* _DIRECTIONS FOR THIS TASK_
Give the entries back exactly, dropping each image.

* _LISTED RECORDS_
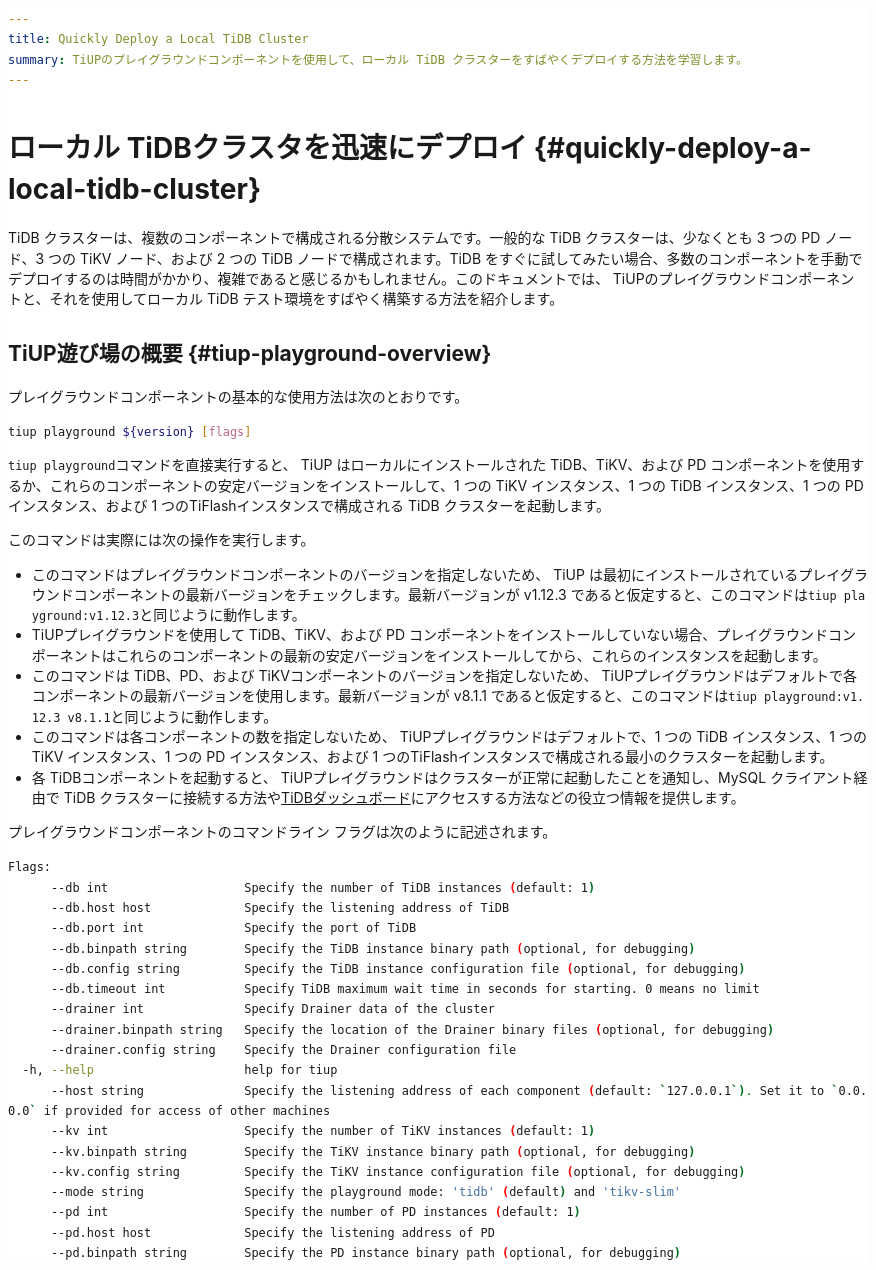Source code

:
 ```yaml
---
title: Quickly Deploy a Local TiDB Cluster
summary: TiUPのプレイグラウンドコンポーネントを使用して、ローカル TiDB クラスターをすばやくデプロイする方法を学習します。
---
```


# ローカル TiDBクラスタを迅速にデプロイ {#quickly-deploy-a-local-tidb-cluster}

TiDB クラスターは、複数のコンポーネントで構成される分散システムです。一般的な TiDB クラスターは、少なくとも 3 つの PD ノード、3 つの TiKV ノード、および 2 つの TiDB ノードで構成されます。TiDB をすぐに試してみたい場合、多数のコンポーネントを手動でデプロイするのは時間がかかり、複雑であると感じるかもしれません。このドキュメントでは、 TiUPのプレイグラウンドコンポーネントと、それを使用してローカル TiDB テスト環境をすばやく構築する方法を紹介します。

## TiUP遊び場の概要 {#tiup-playground-overview}

プレイグラウンドコンポーネントの基本的な使用方法は次のとおりです。

```bash
tiup playground ${version} [flags]
```

`tiup playground`コマンドを直接実行すると、 TiUP はローカルにインストールされた TiDB、TiKV、および PD コンポーネントを使用するか、これらのコンポーネントの安定バージョンをインストールして、1 つの TiKV インスタンス、1 つの TiDB インスタンス、1 つの PD インスタンス、および 1 つのTiFlashインスタンスで構成される TiDB クラスターを起動します。

このコマンドは実際には次の操作を実行します。

-   このコマンドはプレイグラウンドコンポーネントのバージョンを指定しないため、 TiUP は最初にインストールされているプレイグラウンドコンポーネントの最新バージョンをチェックします。最新バージョンが v1.12.3 であると仮定すると、このコマンドは`tiup playground:v1.12.3`と同じように動作します。
-   TiUPプレイグラウンドを使用して TiDB、TiKV、および PD コンポーネントをインストールしていない場合、プレイグラウンドコンポーネントはこれらのコンポーネントの最新の安定バージョンをインストールしてから、これらのインスタンスを起動します。
-   このコマンドは TiDB、PD、および TiKVコンポーネントのバージョンを指定しないため、 TiUPプレイグラウンドはデフォルトで各コンポーネントの最新バージョンを使用します。最新バージョンが v8.1.1 であると仮定すると、このコマンドは`tiup playground:v1.12.3 v8.1.1`と同じように動作します。
-   このコマンドは各コンポーネントの数を指定しないため、 TiUPプレイグラウンドはデフォルトで、1 つの TiDB インスタンス、1 つの TiKV インスタンス、1 つの PD インスタンス、および 1 つのTiFlashインスタンスで構成される最小のクラスターを起動します。
-   各 TiDBコンポーネントを起動すると、 TiUPプレイグラウンドはクラスターが正常に起動したことを通知し、MySQL クライアント経由で TiDB クラスターに接続する方法や[TiDBダッシュボード](/dashboard/dashboard-intro.md)にアクセスする方法などの役立つ情報を提供します。

プレイグラウンドコンポーネントのコマンドライン フラグは次のように記述されます。

```bash
Flags:
      --db int                   Specify the number of TiDB instances (default: 1)
      --db.host host             Specify the listening address of TiDB
      --db.port int              Specify the port of TiDB
      --db.binpath string        Specify the TiDB instance binary path (optional, for debugging)
      --db.config string         Specify the TiDB instance configuration file (optional, for debugging)
      --db.timeout int           Specify TiDB maximum wait time in seconds for starting. 0 means no limit
      --drainer int              Specify Drainer data of the cluster
      --drainer.binpath string   Specify the location of the Drainer binary files (optional, for debugging)
      --drainer.config string    Specify the Drainer configuration file
  -h, --help                     help for tiup
      --host string              Specify the listening address of each component (default: `127.0.0.1`). Set it to `0.0.0.0` if provided for access of other machines
      --kv int                   Specify the number of TiKV instances (default: 1)
      --kv.binpath string        Specify the TiKV instance binary path (optional, for debugging)
      --kv.config string         Specify the TiKV instance configuration file (optional, for debugging)
      --mode string              Specify the playground mode: 'tidb' (default) and 'tikv-slim'
      --pd int                   Specify the number of PD instances (default: 1)
      --pd.host host             Specify the listening address of PD
      --pd.binpath string        Specify the PD instance binary path (optional, for debugging)
```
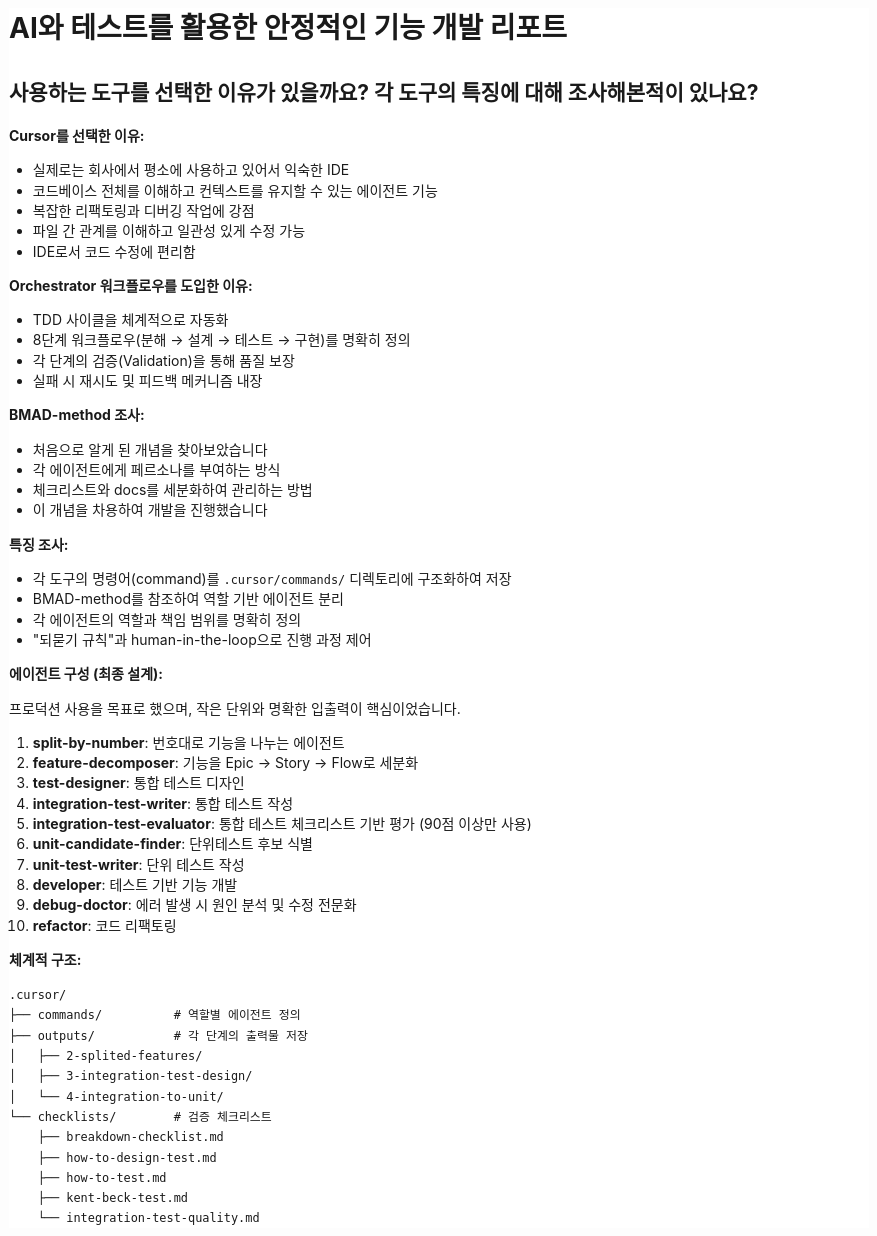 # AI와 테스트를 활용한 안정적인 기능 개발 리포트

## 사용하는 도구를 선택한 이유가 있을까요? 각 도구의 특징에 대해 조사해본적이 있나요?

**Cursor를 선택한 이유:**

- 실제로는 회사에서 평소에 사용하고 있어서 익숙한 IDE
- 코드베이스 전체를 이해하고 컨텍스트를 유지할 수 있는 에이전트 기능
- 복잡한 리팩토링과 디버깅 작업에 강점
- 파일 간 관계를 이해하고 일관성 있게 수정 가능
- IDE로서 코드 수정에 편리함

**Orchestrator 워크플로우를 도입한 이유:**

- TDD 사이클을 체계적으로 자동화
- 8단계 워크플로우(분해 → 설계 → 테스트 → 구현)를 명확히 정의
- 각 단계의 검증(Validation)을 통해 품질 보장
- 실패 시 재시도 및 피드백 메커니즘 내장

**BMAD-method 조사:**

- 처음으로 알게 된 개념을 찾아보았습니다
- 각 에이전트에게 페르소나를 부여하는 방식
- 체크리스트와 docs를 세분화하여 관리하는 방법
- 이 개념을 차용하여 개발을 진행했습니다

**특징 조사:**

- 각 도구의 명령어(command)를 `.cursor/commands/` 디렉토리에 구조화하여 저장
- BMAD-method를 참조하여 역할 기반 에이전트 분리
- 각 에이전트의 역할과 책임 범위를 명확히 정의
- "되묻기 규칙"과 human-in-the-loop으로 진행 과정 제어

**에이전트 구성 (최종 설계):**

프로덕션 사용을 목표로 했으며, 작은 단위와 명확한 입출력이 핵심이었습니다.

1. **split-by-number**: 번호대로 기능을 나누는 에이전트
2. **feature-decomposer**: 기능을 Epic → Story → Flow로 세분화
3. **test-designer**: 통합 테스트 디자인
4. **integration-test-writer**: 통합 테스트 작성
5. **integration-test-evaluator**: 통합 테스트 체크리스트 기반 평가 (90점 이상만 사용)
6. **unit-candidate-finder**: 단위테스트 후보 식별
7. **unit-test-writer**: 단위 테스트 작성
8. **developer**: 테스트 기반 기능 개발
9. **debug-doctor**: 에러 발생 시 원인 분석 및 수정 전문화
10. **refactor**: 코드 리팩토링

**체계적 구조:**

```
.cursor/
├── commands/          # 역할별 에이전트 정의
├── outputs/           # 각 단계의 출력물 저장
│   ├── 2-splited-features/
│   ├── 3-integration-test-design/
│   └── 4-integration-to-unit/
└── checklists/        # 검증 체크리스트
    ├── breakdown-checklist.md
    ├── how-to-design-test.md
    ├── how-to-test.md
    ├── kent-beck-test.md
    └── integration-test-quality.md
```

* _RESULT BELOW_
Source code

:
 ```yaml
---
title: Quickly Deploy a Local TiDB Cluster
summary: TiUPのプレイグラウンドコンポーネントを使用して、ローカル TiDB クラスターをすばやくデプロイする方法を学習します。
---
```


# ローカル TiDBクラスタを迅速にデプロイ {#quickly-deploy-a-local-tidb-cluster}

TiDB クラスターは、複数のコンポーネントで構成される分散システムです。一般的な TiDB クラスターは、少なくとも 3 つの PD ノード、3 つの TiKV ノード、および 2 つの TiDB ノードで構成されます。TiDB をすぐに試してみたい場合、多数のコンポーネントを手動でデプロイするのは時間がかかり、複雑であると感じるかもしれません。このドキュメントでは、 TiUPのプレイグラウンドコンポーネントと、それを使用してローカル TiDB テスト環境をすばやく構築する方法を紹介します。

## TiUP遊び場の概要 {#tiup-playground-overview}

プレイグラウンドコンポーネントの基本的な使用方法は次のとおりです。

```bash
tiup playground ${version} [flags]
```

`tiup playground`コマンドを直接実行すると、 TiUP はローカルにインストールされた TiDB、TiKV、および PD コンポーネントを使用するか、これらのコンポーネントの安定バージョンをインストールして、1 つの TiKV インスタンス、1 つの TiDB インスタンス、1 つの PD インスタンス、および 1 つのTiFlashインスタンスで構成される TiDB クラスターを起動します。

このコマンドは実際には次の操作を実行します。

-   このコマンドはプレイグラウンドコンポーネントのバージョンを指定しないため、 TiUP は最初にインストールされているプレイグラウンドコンポーネントの最新バージョンをチェックします。最新バージョンが v1.12.3 であると仮定すると、このコマンドは`tiup playground:v1.12.3`と同じように動作します。
-   TiUPプレイグラウンドを使用して TiDB、TiKV、および PD コンポーネントをインストールしていない場合、プレイグラウンドコンポーネントはこれらのコンポーネントの最新の安定バージョンをインストールしてから、これらのインスタンスを起動します。
-   このコマンドは TiDB、PD、および TiKVコンポーネントのバージョンを指定しないため、 TiUPプレイグラウンドはデフォルトで各コンポーネントの最新バージョンを使用します。最新バージョンが v8.1.1 であると仮定すると、このコマンドは`tiup playground:v1.12.3 v8.1.1`と同じように動作します。
-   このコマンドは各コンポーネントの数を指定しないため、 TiUPプレイグラウンドはデフォルトで、1 つの TiDB インスタンス、1 つの TiKV インスタンス、1 つの PD インスタンス、および 1 つのTiFlashインスタンスで構成される最小のクラスターを起動します。
-   各 TiDBコンポーネントを起動すると、 TiUPプレイグラウンドはクラスターが正常に起動したことを通知し、MySQL クライアント経由で TiDB クラスターに接続する方法や[TiDBダッシュボード](/dashboard/dashboard-intro.md)にアクセスする方法などの役立つ情報を提供します。

プレイグラウンドコンポーネントのコマンドライン フラグは次のように記述されます。

```bash
Flags:
      --db int                   Specify the number of TiDB instances (default: 1)
      --db.host host             Specify the listening address of TiDB
      --db.port int              Specify the port of TiDB
      --db.binpath string        Specify the TiDB instance binary path (optional, for debugging)
      --db.config string         Specify the TiDB instance configuration file (optional, for debugging)
      --db.timeout int           Specify TiDB maximum wait time in seconds for starting. 0 means no limit
      --drainer int              Specify Drainer data of the cluster
      --drainer.binpath string   Specify the location of the Drainer binary files (optional, for debugging)
      --drainer.config string    Specify the Drainer configuration file
  -h, --help                     help for tiup
      --host string              Specify the listening address of each component (default: `127.0.0.1`). Set it to `0.0.0.0` if provided for access of other machines
      --kv int                   Specify the number of TiKV instances (default: 1)
      --kv.binpath string        Specify the TiKV instance binary path (optional, for debugging)
      --kv.config string         Specify the TiKV instance configuration file (optional, for debugging)
      --mode string              Specify the playground mode: 'tidb' (default) and 'tikv-slim'
      --pd int                   Specify the number of PD instances (default: 1)
      --pd.host host             Specify the listening address of PD
      --pd.binpath string        Specify the PD instance binary path (optional, for debugging)
```
 # AI와 테스트를 활용한 안정적인 기능 개발 리포트

## 사용하는 도구를 선택한 이유가 있을까요? 각 도구의 특징에 대해 조사해본적이 있나요?

**Cursor를 선택한 이유:**

- 실제로는 회사에서 평소에 사용하고 있어서 익숙한 IDE
- 코드베이스 전체를 이해하고 컨텍스트를 유지할 수 있는 에이전트 기능
- 복잡한 리팩토링과 디버깅 작업에 강점
- 파일 간 관계를 이해하고 일관성 있게 수정 가능
- IDE로서 코드 수정에 편리함

**Orchestrator 워크플로우를 도입한 이유:**

- TDD 사이클을 체계적으로 자동화
- 8단계 워크플로우(분해 → 설계 → 테스트 → 구현)를 명확히 정의
- 각 단계의 검증(Validation)을 통해 품질 보장
- 실패 시 재시도 및 피드백 메커니즘 내장

**BMAD-method 조사:**

- 처음으로 알게 된 개념을 찾아보았습니다
- 각 에이전트에게 페르소나를 부여하는 방식
- 체크리스트와 docs를 세분화하여 관리하는 방법
- 이 개념을 차용하여 개발을 진행했습니다

**특징 조사:**

- 각 도구의 명령어(command)를 `.cursor/commands/` 디렉토리에 구조화하여 저장
- BMAD-method를 참조하여 역할 기반 에이전트 분리
- 각 에이전트의 역할과 책임 범위를 명확히 정의
- "되묻기 규칙"과 human-in-the-loop으로 진행 과정 제어

**에이전트 구성 (최종 설계):**

프로덕션 사용을 목표로 했으며, 작은 단위와 명확한 입출력이 핵심이었습니다.

1. **split-by-number**: 번호대로 기능을 나누는 에이전트
2. **feature-decomposer**: 기능을 Epic → Story → Flow로 세분화
3. **test-designer**: 통합 테스트 디자인
4. **integration-test-writer**: 통합 테스트 작성
5. **integration-test-evaluator**: 통합 테스트 체크리스트 기반 평가 (90점 이상만 사용)
6. **unit-candidate-finder**: 단위테스트 후보 식별
7. **unit-test-writer**: 단위 테스트 작성
8. **developer**: 테스트 기반 기능 개발
9. **debug-doctor**: 에러 발생 시 원인 분석 및 수정 전문화
10. **refactor**: 코드 리팩토링

**체계적 구조:**

```
.cursor/
├── commands/          # 역할별 에이전트 정의
├── outputs/           # 각 단계의 출력물 저장
│   ├── 2-splited-features/
│   ├── 3-integration-test-design/
│   └── 4-integration-to-unit/
└── checklists/        # 검증 체크리스트
    ├── breakdown-checklist.md
    ├── how-to-design-test.md
    ├── how-to-test.md
    ├── kent-beck-test.md
    └── integration-test-quality.md
```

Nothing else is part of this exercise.